§ **SELECTED EXTRACT**:
# Doin' the Big G



## Arch (18 Jul 2010)

So, I did the Sportive! Hulver (of this parish) kindly gave me a lift over to Beverley, and we got ourselves signed in and chipped (well, we wore timing chips on bands round our ankles) and were underway just after 8.30, in a little Cyclechat group.

Almost immediately, I was dropped. I'd expected this. Recumbents can be very fast, but they have to have fast riders in them. Most of the people on this Sportive were way faster than me, and of course, all they were all on lighter bikes.

Sorry, did I mention the recumbent before? My latest toy is a very nice little Catrike Dash - small and beautifully formed, and for a trike, quite light, but still heavier than my lighter uprigt bikes - well, there's a whole extra wheel. But the pay off is comfort. After a long hard ride (quiet at the back there!), my knees might hurt. But nothing else will. Do the same ride on an upright, and I'll have a sore bum, stiff shoulders, aching wrists... I don't think I could contemplate something like LEL on an upright, but on a recumbent it seems possible. So I'm training as much as I can on the trike, while keeping the uprights (one summer hack, one winter hack, one tourer) for day to day use - much more convenient to park about town and at the flat.

Anyway, back to the Big G. It was relatively gentle to start with, out to Cherry Burton and South Dalton. I was overtaken, over and over, but it didn't matter. Getting round mattered. The wind was a bit in our faces - although it doesn't affect me recumbent as it would upright, it still makes a difference. The further north we went, the more we got into the Wolds and the more the hills started to bite. There was a rather nice point where we turned east and the wind virtually blew us uphill, and I thought, wow, I'm doing ok - and then of course we jinked back again after a couple of miles, and I realised how much I'd been wind assisted before. Still, as Hulver remarked, as he breezed past, having stopped to help someone with a puncture, the weather's good...

A long straight drag uphill after North Dalton and we reach the parting of the ways - 100km one way, 60km the other. I was now in new territory, with little ifea of what to expect, except of course, hills. As the route was well marked, I was avoiding looking at my printed out map - not really wanting to know how much more I still had to do. I had a vague mental picture of the route, but it didn't run as far as contours.

There was a bit of a slog up out of Wetwang (I won't tell you again, at the back!) and just as we reached the left turn at the most northerly point, a few drops of rain fell. I stopped and got my waterproof on, and then it poured down. Stingy stuff, blowing straight into my face. Lovely. It didn't actually last all that long, but long enough to soak me - the waterproof is showerproof, but some monsoons in France had revealed it's limitations.

§ **STUDY QUESTIONS**:
a. In the ride report, in which town did the writer sign in and start the Sportive?
b. According to the ride report, why does the writer train as much as possible on the trike but keep the upright bikes for day-to-day use?

§ **DATA BLOCK**:
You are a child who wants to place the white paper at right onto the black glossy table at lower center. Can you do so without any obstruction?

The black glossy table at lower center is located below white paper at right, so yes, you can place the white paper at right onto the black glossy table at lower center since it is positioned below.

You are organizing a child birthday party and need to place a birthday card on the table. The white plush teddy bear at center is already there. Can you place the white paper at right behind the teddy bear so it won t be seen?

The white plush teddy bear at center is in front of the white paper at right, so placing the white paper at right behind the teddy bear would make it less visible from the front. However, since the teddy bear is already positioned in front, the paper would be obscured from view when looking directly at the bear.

§ **OUTPUTS BY TASK**:
a. Beverley.

b. The trike is more comfortable: after a long, hard ride only the writer's knees might hurt, while the same ride on an upright brings a sore bum, stiff shoulders and aching wrists, so a ride like LEL seems possible only on a recumbent. The uprights are kept for daily use because they are much more convenient to park about town and at the flat.